How to Incorporate Content First Approach in Design?

Irfan ahmed
By Irfan Ahmad Jan 30, 2020
How to incorporate content first approach in design?

What do people visit your website for?
Download your apps for?
Purchase your subscriptions for?

CONTENT.

There is a lot that goes into creating a perfect website than just enticing looks, smooth interface and plausible optimization. As crucial as those factors are, the crux of any successful website is its content. Take, for example, this advertisement created by an employer with the help of a deceptively simple idea.

Despite not being the most ingenious aesthetically, this ad is bound to have a stronger hold on your memory as compared to its fine-tuned, color-complementing and elementarily composed counterparts. This further goes on to prove that principally web is just a giant platform to share ideas, exchange messages and tell stories. At the end of the day, it’s the story that outshines any medium (vector design, animation etc.) that is conveying it.

That being said, in this piece, we take a look at how we can mold words as wireframes to structure our design around. We’ll first start by learning what content first design approach is and how we can create a better design with the content first approach.

What is content first design approach?

I guess the term is self-explanatory, but I will dwell a little deeper to provide a better understanding of the concept.

Humans, for the most part, are visual creatures, and it is no rocket science that how your website looks prima facie will have a significant influence on a visitor’s perception. It is only after we see things, we comprehend and react to them.

However, even if you manage to design the most beautiful website in the world, it will do no good to your product without engaging content. It will just be like expecting the actors with the most appealing looks to land multimillion roles without having enacted or portrayed compelling character previously.

Your content should have a prominent spot on the landing page, which makes it easy for the users to navigate and interact with it or else they will leave, confused and irked.

As Biz Sanford of Shopify’s content team, puts it:

“Words are essential for helping users accomplish their tasks, and by thinking about them while you sketch, you’ll uncover problems early and be able to move faster later.”

So next time before hiring a website designer and asking for layouts, think about hiring a professional content writer first so that you don’t have to chop and change the content of your website to fit the layout; instead you can come up with a layout that embodies your content.

What content first looks like?

Content first design approach can prove to be the deal-breaker between a well thought after, budget abiding website experience or it’s laboring, unorganized and heavy on your wallet counterpart.

Credits: Clockwork News

Take, for example, the above website layout. On the left you see a precisely organized layout of a web page with perfectly clipped Lorem Ipsum put on to make up for the real copy. (And if the use of an Ipsum is must, go for one of the more interesting ones. I have a liking for Hipster Ipsum.) A stark contrast on the right, we see how the entire symphony of the web page is plagued due to mismanagement of the content. The spacing is off the mark, multiple lines are too narrow, and the content alignment is severely hit.

Records -
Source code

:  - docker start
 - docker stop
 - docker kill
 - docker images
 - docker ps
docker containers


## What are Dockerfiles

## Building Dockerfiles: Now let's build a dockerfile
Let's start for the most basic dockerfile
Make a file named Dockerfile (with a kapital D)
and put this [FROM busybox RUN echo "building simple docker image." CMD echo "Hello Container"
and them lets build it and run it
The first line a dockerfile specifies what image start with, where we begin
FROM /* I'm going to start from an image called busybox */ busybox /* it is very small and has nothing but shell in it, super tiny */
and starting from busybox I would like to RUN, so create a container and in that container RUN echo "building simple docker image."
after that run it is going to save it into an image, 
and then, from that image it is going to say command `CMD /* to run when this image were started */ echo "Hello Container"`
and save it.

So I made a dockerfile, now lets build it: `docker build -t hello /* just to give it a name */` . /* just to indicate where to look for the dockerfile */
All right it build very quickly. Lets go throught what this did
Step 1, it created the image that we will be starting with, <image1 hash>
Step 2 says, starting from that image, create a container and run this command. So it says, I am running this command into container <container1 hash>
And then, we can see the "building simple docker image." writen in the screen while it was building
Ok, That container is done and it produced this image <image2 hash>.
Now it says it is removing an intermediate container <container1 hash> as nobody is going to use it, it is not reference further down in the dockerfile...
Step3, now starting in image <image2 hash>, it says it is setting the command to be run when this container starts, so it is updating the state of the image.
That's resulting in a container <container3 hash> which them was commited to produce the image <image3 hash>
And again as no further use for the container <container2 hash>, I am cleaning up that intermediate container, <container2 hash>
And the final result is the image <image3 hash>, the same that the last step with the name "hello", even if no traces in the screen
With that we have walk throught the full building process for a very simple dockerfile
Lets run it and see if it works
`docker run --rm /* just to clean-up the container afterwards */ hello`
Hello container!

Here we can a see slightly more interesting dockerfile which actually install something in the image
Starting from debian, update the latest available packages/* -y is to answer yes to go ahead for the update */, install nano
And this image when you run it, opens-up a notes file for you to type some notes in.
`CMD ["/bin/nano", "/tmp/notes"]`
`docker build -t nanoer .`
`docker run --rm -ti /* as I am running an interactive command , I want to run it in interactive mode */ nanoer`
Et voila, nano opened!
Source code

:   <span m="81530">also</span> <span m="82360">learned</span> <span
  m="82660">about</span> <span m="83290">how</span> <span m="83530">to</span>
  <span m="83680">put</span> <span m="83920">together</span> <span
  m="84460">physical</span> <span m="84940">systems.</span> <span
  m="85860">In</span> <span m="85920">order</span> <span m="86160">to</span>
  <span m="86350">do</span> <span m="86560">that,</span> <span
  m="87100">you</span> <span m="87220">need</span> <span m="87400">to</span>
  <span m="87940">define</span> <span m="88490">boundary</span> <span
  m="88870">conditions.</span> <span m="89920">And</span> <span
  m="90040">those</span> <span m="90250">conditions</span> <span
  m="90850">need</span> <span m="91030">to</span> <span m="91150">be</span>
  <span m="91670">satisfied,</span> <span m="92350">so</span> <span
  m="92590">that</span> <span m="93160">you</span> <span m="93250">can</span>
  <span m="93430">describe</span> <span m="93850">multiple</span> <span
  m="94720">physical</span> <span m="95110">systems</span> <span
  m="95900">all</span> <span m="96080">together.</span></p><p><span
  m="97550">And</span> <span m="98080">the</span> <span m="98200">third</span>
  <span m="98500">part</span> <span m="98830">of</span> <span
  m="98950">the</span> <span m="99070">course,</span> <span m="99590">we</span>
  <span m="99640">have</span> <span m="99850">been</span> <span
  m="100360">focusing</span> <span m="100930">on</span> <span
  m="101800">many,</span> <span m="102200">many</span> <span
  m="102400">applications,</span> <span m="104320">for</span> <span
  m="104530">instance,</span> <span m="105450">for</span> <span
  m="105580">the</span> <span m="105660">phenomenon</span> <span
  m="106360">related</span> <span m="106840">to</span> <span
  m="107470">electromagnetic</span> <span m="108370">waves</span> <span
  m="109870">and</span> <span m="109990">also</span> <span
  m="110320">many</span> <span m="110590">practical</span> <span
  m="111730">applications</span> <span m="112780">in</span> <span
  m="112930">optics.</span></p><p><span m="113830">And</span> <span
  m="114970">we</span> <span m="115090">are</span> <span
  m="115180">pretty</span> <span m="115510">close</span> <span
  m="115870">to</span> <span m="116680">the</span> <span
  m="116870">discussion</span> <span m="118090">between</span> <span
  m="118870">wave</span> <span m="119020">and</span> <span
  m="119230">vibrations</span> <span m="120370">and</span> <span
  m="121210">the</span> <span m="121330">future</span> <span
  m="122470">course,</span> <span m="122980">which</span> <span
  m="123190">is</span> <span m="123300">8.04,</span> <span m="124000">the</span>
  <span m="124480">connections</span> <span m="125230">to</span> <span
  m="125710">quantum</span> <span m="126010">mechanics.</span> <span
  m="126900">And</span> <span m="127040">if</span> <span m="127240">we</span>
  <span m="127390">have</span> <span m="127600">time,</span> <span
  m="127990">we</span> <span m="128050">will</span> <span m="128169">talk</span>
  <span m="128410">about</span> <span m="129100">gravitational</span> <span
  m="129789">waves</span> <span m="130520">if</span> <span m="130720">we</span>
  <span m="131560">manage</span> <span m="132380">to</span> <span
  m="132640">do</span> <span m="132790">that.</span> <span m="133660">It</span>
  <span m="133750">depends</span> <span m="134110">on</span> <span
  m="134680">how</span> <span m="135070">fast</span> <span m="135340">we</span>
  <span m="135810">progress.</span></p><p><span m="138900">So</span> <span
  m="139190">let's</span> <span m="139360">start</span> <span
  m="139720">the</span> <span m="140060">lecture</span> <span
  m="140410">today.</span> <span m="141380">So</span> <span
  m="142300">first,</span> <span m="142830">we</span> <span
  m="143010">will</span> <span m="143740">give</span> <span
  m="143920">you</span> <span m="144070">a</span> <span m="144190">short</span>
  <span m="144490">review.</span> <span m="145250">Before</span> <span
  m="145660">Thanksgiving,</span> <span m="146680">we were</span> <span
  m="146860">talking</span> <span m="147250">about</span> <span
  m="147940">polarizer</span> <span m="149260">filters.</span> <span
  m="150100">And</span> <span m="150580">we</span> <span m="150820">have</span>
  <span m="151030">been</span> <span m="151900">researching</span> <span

Requirement 1 -
From the content-first design article above, reproduce word for word the passage that opens with "I guess the" and ends with "confused and irked.", stopping after that last phrase.
Requirement 2 -
According to the content-first design article, why should a site owner hire a professional content writer before hiring a website designer and requesting layouts?

Exercise response 1 -
I guess the term is self-explanatory, but I will dwell a little deeper to provide a better understanding of the concept.

Humans, for the most part, are visual creatures, and it is no rocket science that how your website looks prima facie will have a significant influence on a visitor’s perception. It is only after we see things, we comprehend and react to them.

However, even if you manage to design the most beautiful website in the world, it will do no good to your product without engaging content. It will just be like expecting the actors with the most appealing looks to land multimillion roles without having enacted or portrayed compelling character previously.

Your content should have a prominent spot on the landing page, which makes it easy for the users to navigate and interact with it or else they will leave, confused and irked.

Exercise response 2 -
Hiring a professional content writer first means the site's content won't have to be chopped and changed to fit a layout. The layout can be built to embody the content instead.